Storie vere
Dall’elemosina fuori dalla vetrina al lavoro sicuro, Lorenz conquista Padova
Arrivato in Italia a bordo di un barcone, chiedeva l’elemosina fuori da una pasticceria. Oggi è un cameriere apprezzato, ha una famiglia e una vita più dolce.

La vita a volte prende strade inaspettate, trasformando una realtà difficile in un’opportunità straordinaria. È quello che è successo a Lorenz, un uomo dal sorriso contagioso che oggi lavora come cameriere in una pasticceria di Padova. Fino a pochi anni fa faceva l’elemosina davanti allo stesso locale che oggi propone i suoi bignè alla crema chantilly. Dalla Nigeria alla Libia il viaggio di Lorenz verso un futuro migliore è stato lungo e tortuoso. All’anagrafe Ewa Loven, nato in Nigeria in una famiglia che lo ha amato profondamente, fino a quando un episodio drammatico ha privato Lorenz di tutto. I suoi genitori vennero uccisi, lasciandolo orfano e senza nessuno a cui appoggiarsi, se non la nonna, che lo allevò con amore.

+ + + + + + +

*CONSEGNA*: Prosegua il racconto sulla vicenda di Lorenz, riprendendo subito dopo l'ultima frase riportata.

*MATERIALE FORNITO*:
+ + + + + + +

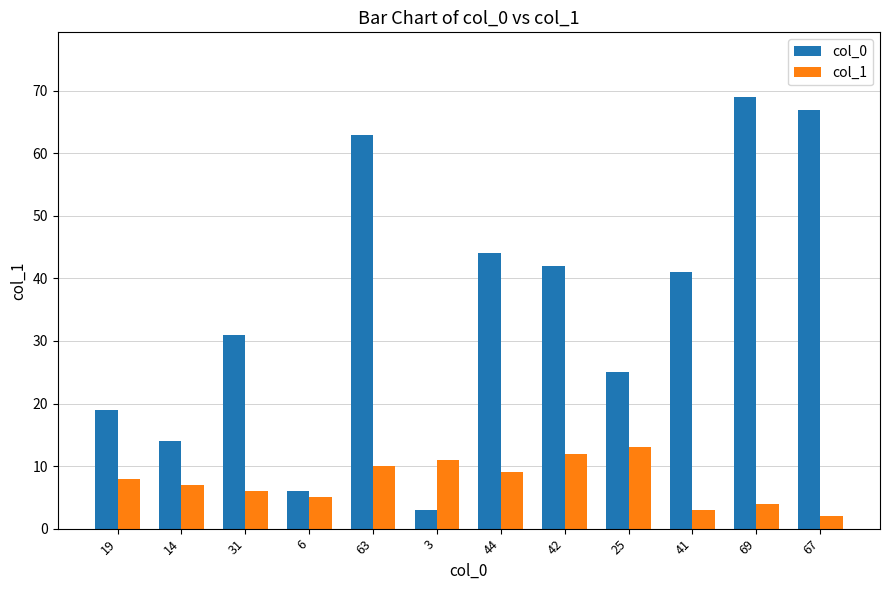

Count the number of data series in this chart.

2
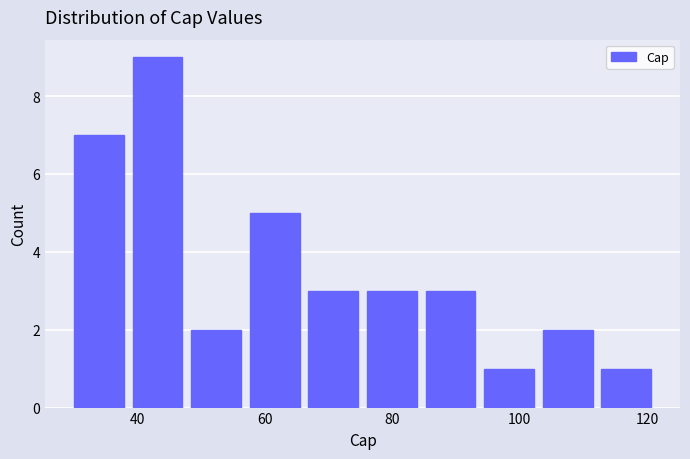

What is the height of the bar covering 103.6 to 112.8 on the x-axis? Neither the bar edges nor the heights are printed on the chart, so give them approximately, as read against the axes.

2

+ + + + + + +

*RISPOSTA AL COMPITO*:
Lorenz e la nonna che gli insegnò a non avere paura di imparare
Per garantirgli un futuro, gli insegnò a non avere paura di imparare. Lo mandò a bottega, dove Ewa diventò falegname, imbianchino, muratore, e dove apprese una lezione fondamentale: dire sempre “sì, lo so fare”, per non lasciarsi sfuggire nessuna opportunità. Grazie a queste competenze, riuscì a lasciare la Nigeria e raggiungere la Libia, dove lavorò alla ristrutturazione della casa di un uomo influente. Quel lavoro gli valse il biglietto per il paradiso, come dice lui: la possibilità di partire per l’Europa.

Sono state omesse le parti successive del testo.